What departments are you expanding right now?
Pretty much every department. The customer service, tech, web content and design teams, finance, HR — we want to lay the foundation for growth. Before we even launched the business, we spent a lot of time building up the brand. It was very clear who we wanted to be. 70-five per cent of the interview process is devoted to personality and fit. We’re a social mission-driven company. We’ve offered health care from Day One. We conduct quarterly 360 reviews.
We also have executive coaching for our management team. We use a coach named Bryan Neuberg. We really want to buck the trend that hired mercenaries come in and leave — that founders want to just come in and then exit. That’s not how we think of this business. We think of building a 100-year brand that people will know and love.
How have you altered your supply chain as you’ve been growing?
We’ve expanded the number of suppliers that we work with. We’re meeting with them and talking with them, helping them think through how they scale. Warby Parker has three distribution centres in the U.S. alone. The acetate for the frames comes from a 150-year-old, family-owned Italian company; the frames are assembled in Asia; and the lenses are edged and inserted into the frames in the U.S.
We source raw materials — everything from hinges to screws. We’ve gone pretty far down the value supply chain to create such great quality at such a great price. It’s the same production line. Before business school, I ran VisionSpring — which is Warby Parker’s main partner — and we used to produce our own eyewear. I’d spend a bunch of time in the factories. I went with one of the founders and learned all about the manufacturing process.

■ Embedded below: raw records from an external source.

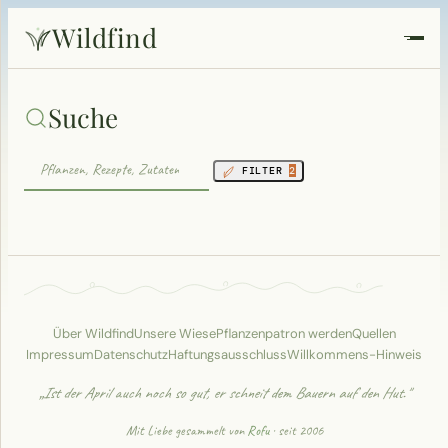
Wildfind
Startseite
Suche
Pflanzen
FILTER
2
Rezepte
Heilkunde
Garten
Über Wildfind
Unsere Wiese
Pflanzenpatron werden
Quellen
Impressum
Datenschutz
Haftungsausschluss
Willkommens-Hinweis
Quiz
„Ist der April auch noch so gut, er schneit dem Bauern auf den Hut."
Suche
Mit Liebe gesammelt von
Rofu
· seit 2006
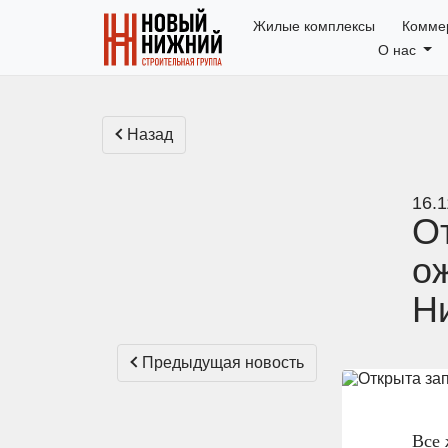
Жилые комплексы
Комме
Оставить заявку
О нас
Назад
16.1
От
о
Н
Предыдущая новость
Все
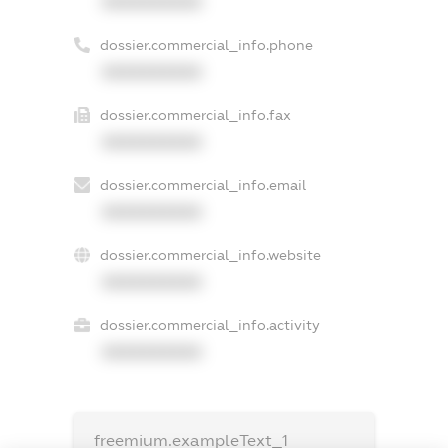
XXXXXXXXXX
dossier.commercial_info.phone
XXXXXXXXXX
dossier.commercial_info.fax
XXXXXXXXXX
dossier.commercial_info.email
XXXXXXXXXX
dossier.commercial_info.website
XXXXXXXXXX
dossier.commercial_info.activity
XXXXXXXXXX
freemium.exampleText_1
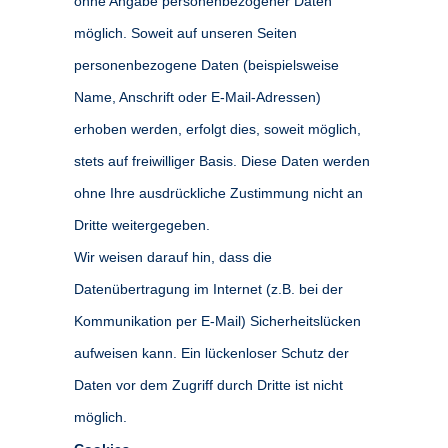
ohne Angabe personenbezogener Daten
möglich. Soweit auf unseren Seiten
personenbezogene Daten (beispielsweise
Name, Anschrift oder E-Mail-Adressen)
erhoben werden, erfolgt dies, soweit möglich,
stets auf freiwilliger Basis. Diese Daten werden
ohne Ihre ausdrückliche Zustimmung nicht an
Dritte weitergegeben.
Wir weisen darauf hin, dass die
Datenübertragung im Internet (z.B. bei der
Kommunikation per E-Mail) Sicherheitslücken
aufweisen kann. Ein lückenloser Schutz der
Daten vor dem Zugriff durch Dritte ist nicht
möglich.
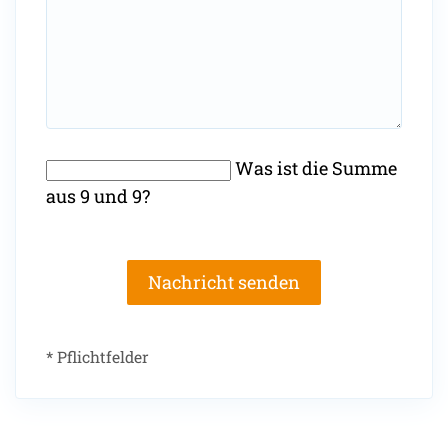
Was ist die Summe
aus 9 und 9?
Nachricht senden
* Pflichtfelder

I had relationships to leverage and hired more people with supplier relationships.
We’ve tried to do our best to over-communicate with our suppliers. They’ve never seen an eyewear brand grow this quickly before. We’re experiencing double-digit month-on-month growth. It’s a lot easier to scale a website than a production line.
Since you launched, a bunch of copycat brands have emerged. How did you respond?
There are 10 copycats in the U.S. alone — and even more internationally. We often find they’ve stolen our images or copied the language from our site. We even found some were fraudulently donating to charities, which is illegal and incredibly unethical.
We’ve just tried to focus on creating an awesome company. We’re not going to do that by looking back. The other thing is that on the Internet, you can’t hide. I’m sure we’ll have a few more people pop up in the next few months. It’ll be hard for them to build something if they’re just copying and not being original or authentic.
What’s the biggest obstacle you’ve faced?
We’ve been really fortunate where the hardest thing we’ve faced is finding the exact right people for the roles we’re trying to fill. Getting engineering talent.
And now whenever we do projections, we double them. So far, that’s been working.